Migrating LVM volumes using AoE
It’s been a little over two months since I accomplished this and wanted to share it as I hadn’t found it anywhere over the net. It took me a while but finally it’s here! Enjoy!
To get everyone in context I’ll say that I had some Xen VMs which used LVM volumes as disk images living in one machine and I suddenly needed them on another one. After searching for some tried and tested solution I found none. So the only option I could see was to do some kind of dump (probably dd involved with bzip2) and bring them over to the other machine. Be it by network, DVD or external disk. Haven’t done it before, and it sure would have taken some effort on my part. Downsides: dangerous precise movements required and nothing new learned. This was a no-op
Luckily an alternative came to my mind. I could use AoE [1] (ATA over Ethernet not Axis of Evil nor Age of Empires!!!) and some LVM wizardry. Upsides: dangerous precise movements required and cool stuff learned. This was the way to go!
Just for the sake of clarity some definitions and requirements first. All the stuff below was done on two Debian Etch 4.0 boxes. Both of them having Xen for virtualization and LVM2 for storage administration. You’ll need an AoE enabled kernel (Debian’s kernels are from 2.6.11+). You’ll also need the aoetools package in the destination machine at least. Let’s call ORIG and DEST the machines and VG = Volume Group, PV = Physical Volume and lv = Logical Volume.

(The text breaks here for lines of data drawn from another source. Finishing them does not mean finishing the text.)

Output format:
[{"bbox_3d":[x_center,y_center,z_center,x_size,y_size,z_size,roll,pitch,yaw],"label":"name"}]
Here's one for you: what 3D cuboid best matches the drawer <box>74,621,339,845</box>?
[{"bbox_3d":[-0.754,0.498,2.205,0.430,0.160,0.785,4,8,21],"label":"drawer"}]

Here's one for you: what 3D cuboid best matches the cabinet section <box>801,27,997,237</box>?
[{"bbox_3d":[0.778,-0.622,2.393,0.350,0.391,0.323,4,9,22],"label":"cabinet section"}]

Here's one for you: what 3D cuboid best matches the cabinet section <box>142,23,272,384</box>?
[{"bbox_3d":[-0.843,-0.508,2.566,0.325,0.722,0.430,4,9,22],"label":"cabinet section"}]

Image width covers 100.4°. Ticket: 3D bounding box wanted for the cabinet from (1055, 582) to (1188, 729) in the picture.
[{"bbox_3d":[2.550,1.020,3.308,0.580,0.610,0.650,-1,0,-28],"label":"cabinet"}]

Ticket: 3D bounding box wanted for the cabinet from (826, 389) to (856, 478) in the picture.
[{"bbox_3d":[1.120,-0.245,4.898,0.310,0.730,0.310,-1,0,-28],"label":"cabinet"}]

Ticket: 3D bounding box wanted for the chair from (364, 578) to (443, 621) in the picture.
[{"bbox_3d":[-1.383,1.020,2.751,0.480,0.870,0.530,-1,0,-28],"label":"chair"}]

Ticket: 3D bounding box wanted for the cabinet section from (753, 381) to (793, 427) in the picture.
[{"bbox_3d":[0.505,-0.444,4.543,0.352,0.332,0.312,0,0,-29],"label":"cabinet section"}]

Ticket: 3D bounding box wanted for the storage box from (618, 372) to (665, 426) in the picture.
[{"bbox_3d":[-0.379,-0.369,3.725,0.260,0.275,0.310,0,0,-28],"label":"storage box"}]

If that’s mumbojumbo to you then keep away from the next commands!
Now to the recipe:
Enable AoE server on ORIG
root@orig-host# vbladed 0 0 eth1 /dev/md1
That should export any block device you want over eth. In my case a whole RAID device (md1) was exported through eth1 with major 0 and minor 0. Consider that Ethernet protocol is layer 2 and is non-routable. Another thing is that AoE provides no security inherently, so I enabled it manually for this and disabled it afterwards. If you are going to use it otherwise make sure you design a security scheme to go with it.
Enable AoE support on DEST
root@dest-host# modprobe aoe
Then search for AoE devices and make sure it found some
root@dest-host# aoe-discover
root@dest-host# aoe-stat
That should output something like “e0.0 250.000GB eth0 up”. At this point you should have a new block device available on the client box named /dev/etherd/e0.0. You can do anything to that block device as if it was a locally attached device. Cool!

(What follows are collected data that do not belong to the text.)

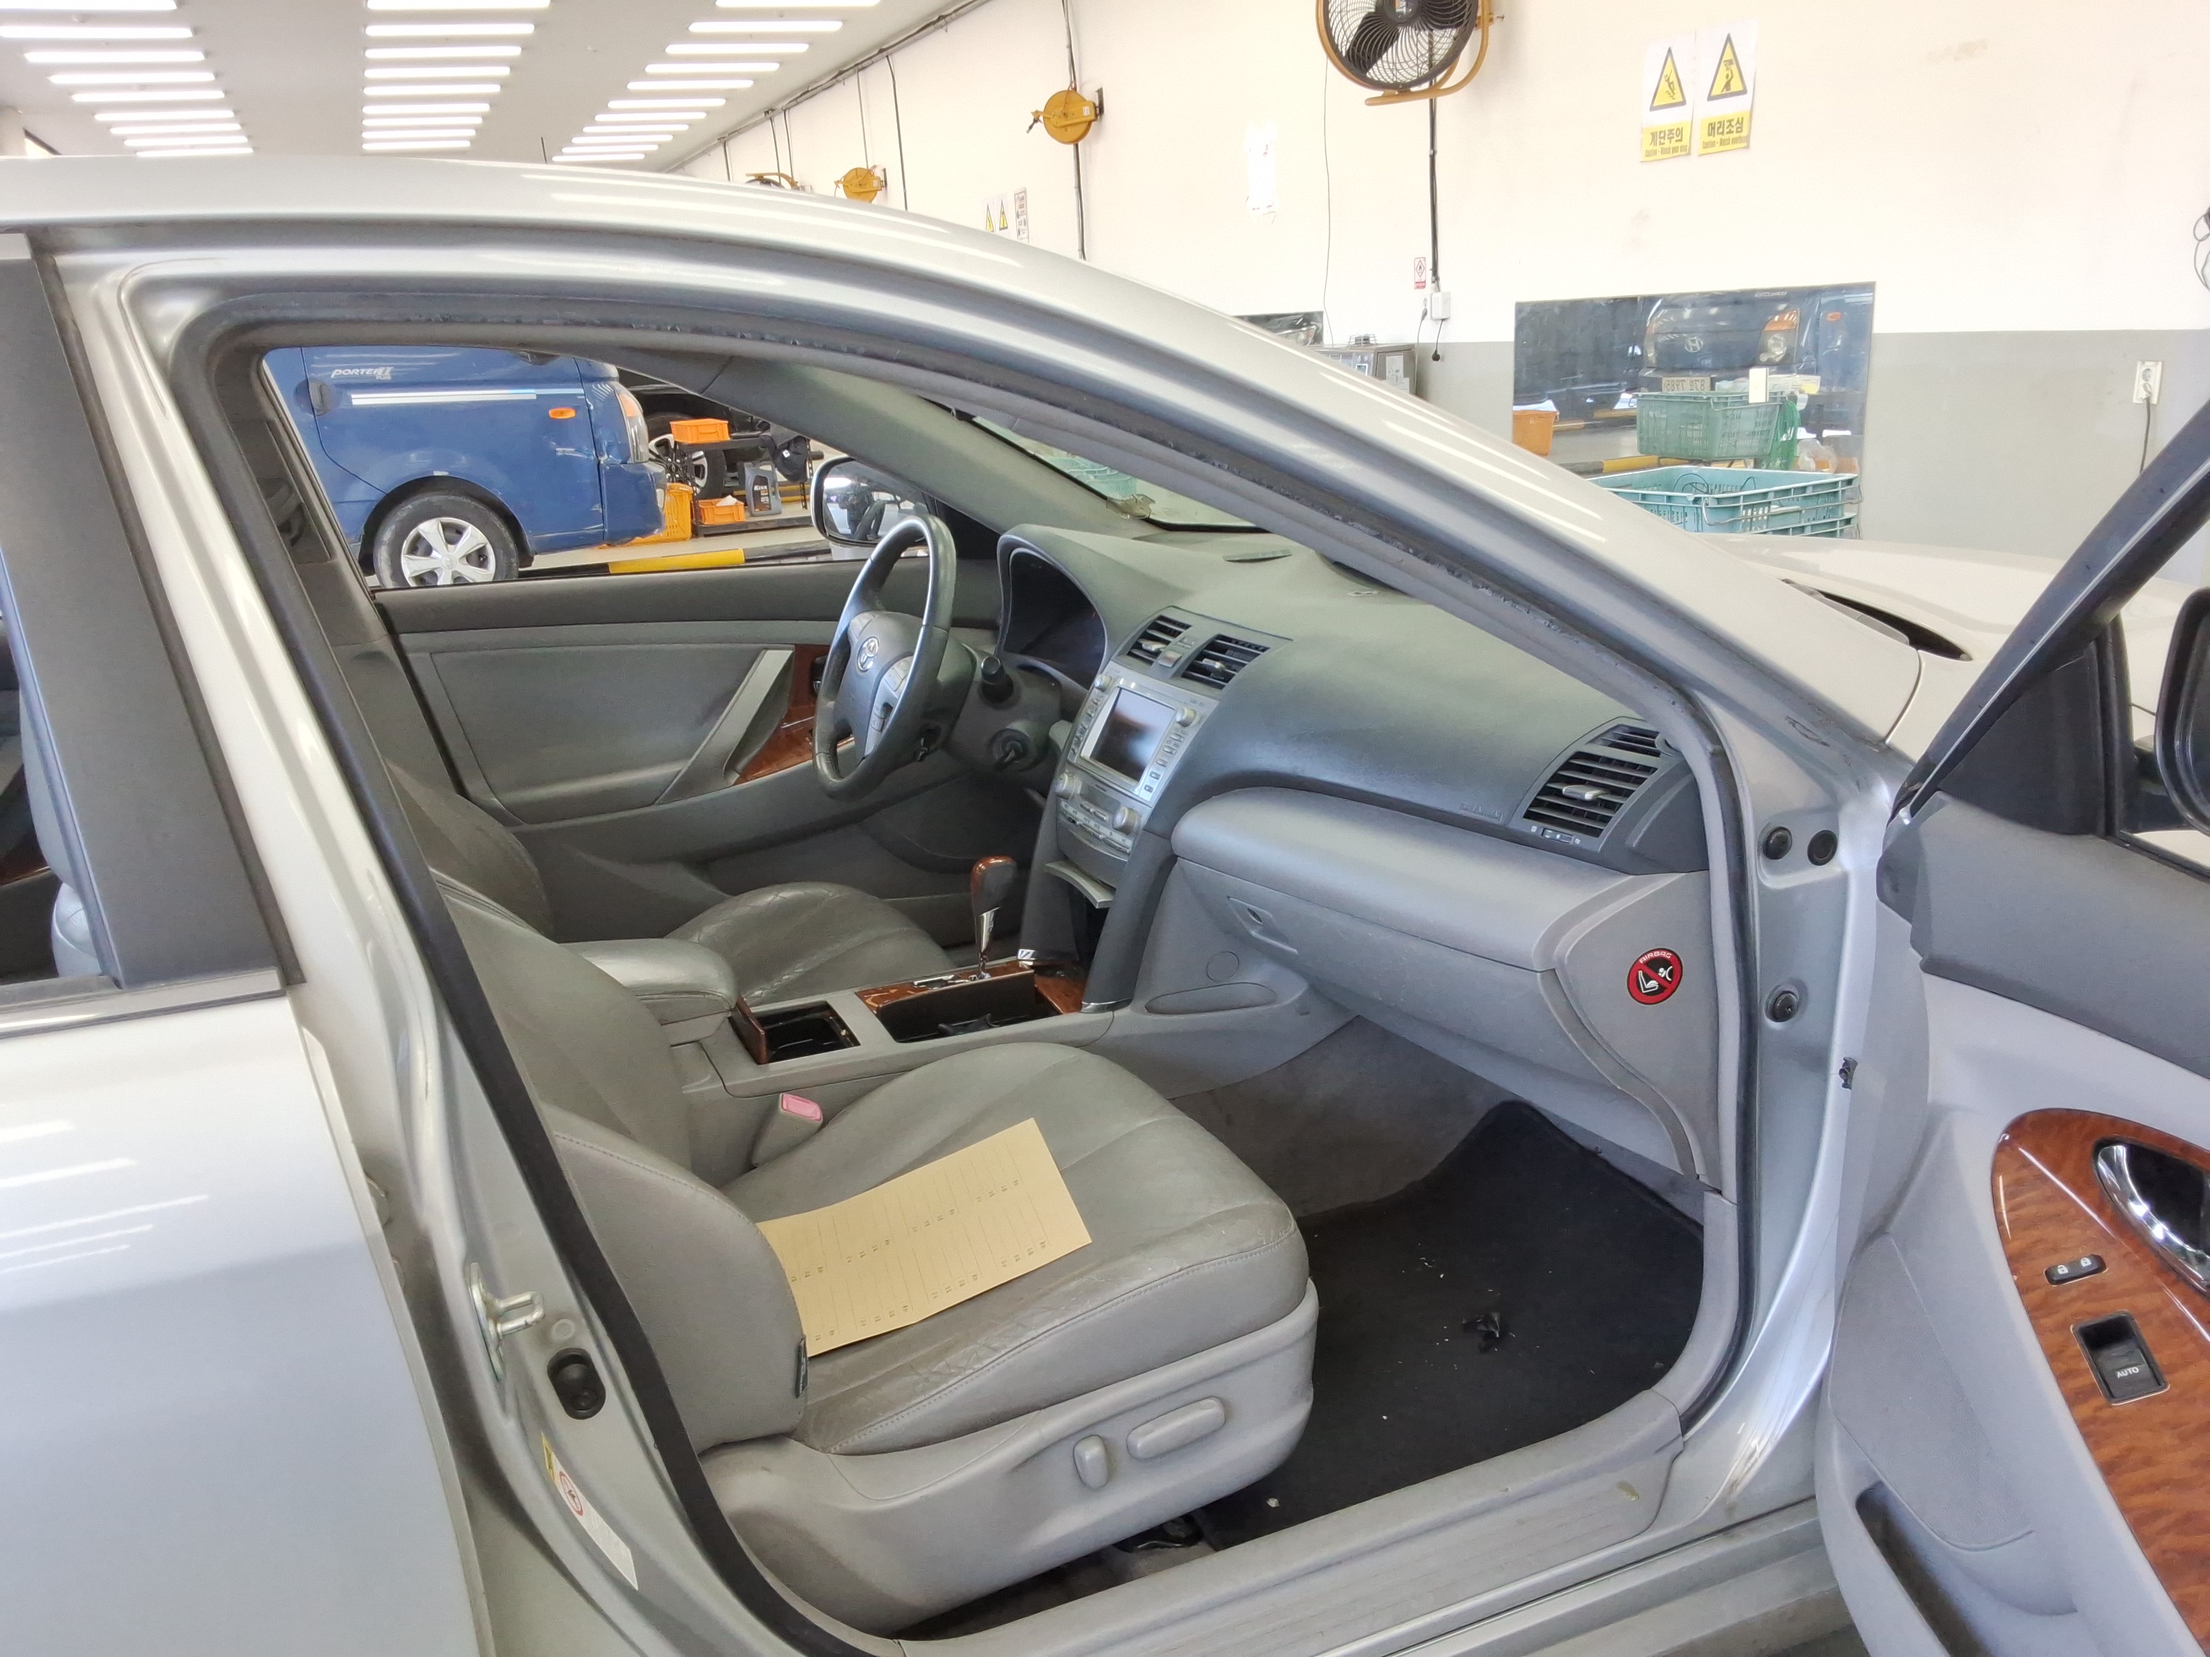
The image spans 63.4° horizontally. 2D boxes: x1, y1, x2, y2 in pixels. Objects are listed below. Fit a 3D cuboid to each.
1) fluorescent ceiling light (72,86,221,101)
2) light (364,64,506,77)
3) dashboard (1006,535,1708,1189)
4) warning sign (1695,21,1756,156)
[{"bbox_3d":[-8.472,-6.503,15.864,1.220,0.080,0.170,-10,18,-20],"label":"fluorescent ceiling light"},{"bbox_3d":[-5.808,-6.594,15.578,1.220,0.080,0.170,-10,18,-20],"label":"light"},{"bbox_3d":[0.252,-0.076,2.130,0.600,0.550,1.450,-10,18,-20],"label":"dashboard"},{"bbox_3d":[2.334,-2.780,6.720,0.010,0.450,0.295,-10,18,-20],"label":"warning sign"}]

Now we have to disable the ORIG-VG and make it unknown to the ORIG LVM system
root@orig-host# vgchange -an ORIG-VG
root@orig-host# vgexport ORIG-VG
Tip from experience: it’s better to have a dedicated VG for storing VMs images so we don’t have any downtime in the real box. I had the root filesystem on the same VG and had to switch to runlevel 1 just in case :???:
Search for new PVs on DEST and add them to LVM
root@dest-host# pvscan
Merge the two volume groups into one
root@dest-host# vgmerge DEST-VG ORIG-VG
Move LVs from ORIG-PV to DEST-PV. This is the step that’s gonna take forever or not depending on your network speed and the amount of data to move. I don’t have my exact figures but I recall it taking a couple of hours.
root@dest-host# pvmove -n some-lv /dev/etherd/e0.0 /dev/md1
Note this time /dev/md1 is the destination RAID device which belongs to DEST-VG, not the one on ORIG box stated before.
Once it finishes we want to make things go back to normal. So we disable the VG so we can do the split (James Brown style baby!) Then we re-enable the VG
root@dest-host# vgchange -an DEST-VG
root@dest-host# vgsplit DEST-VG ORIG-VG /dev/etherd/e0.0
root@dest-host# vgchange -ay DEST-VG
Now we have to disable the ORIG-VG and make it unknown to the DEST LVM system
root@dest-host# vgexport ORIG-VG
Back to the ORIG box we re-add the “lost” VG and re-activate the VG
root@orig-host# vgimport ORIG-VG
root@orig-host# vgchange -ay ORIG-VG
And that should be it! I’ll stop writing now since it’s a long post already. Hope somebody finds this useful and/or inspiring. Good luck!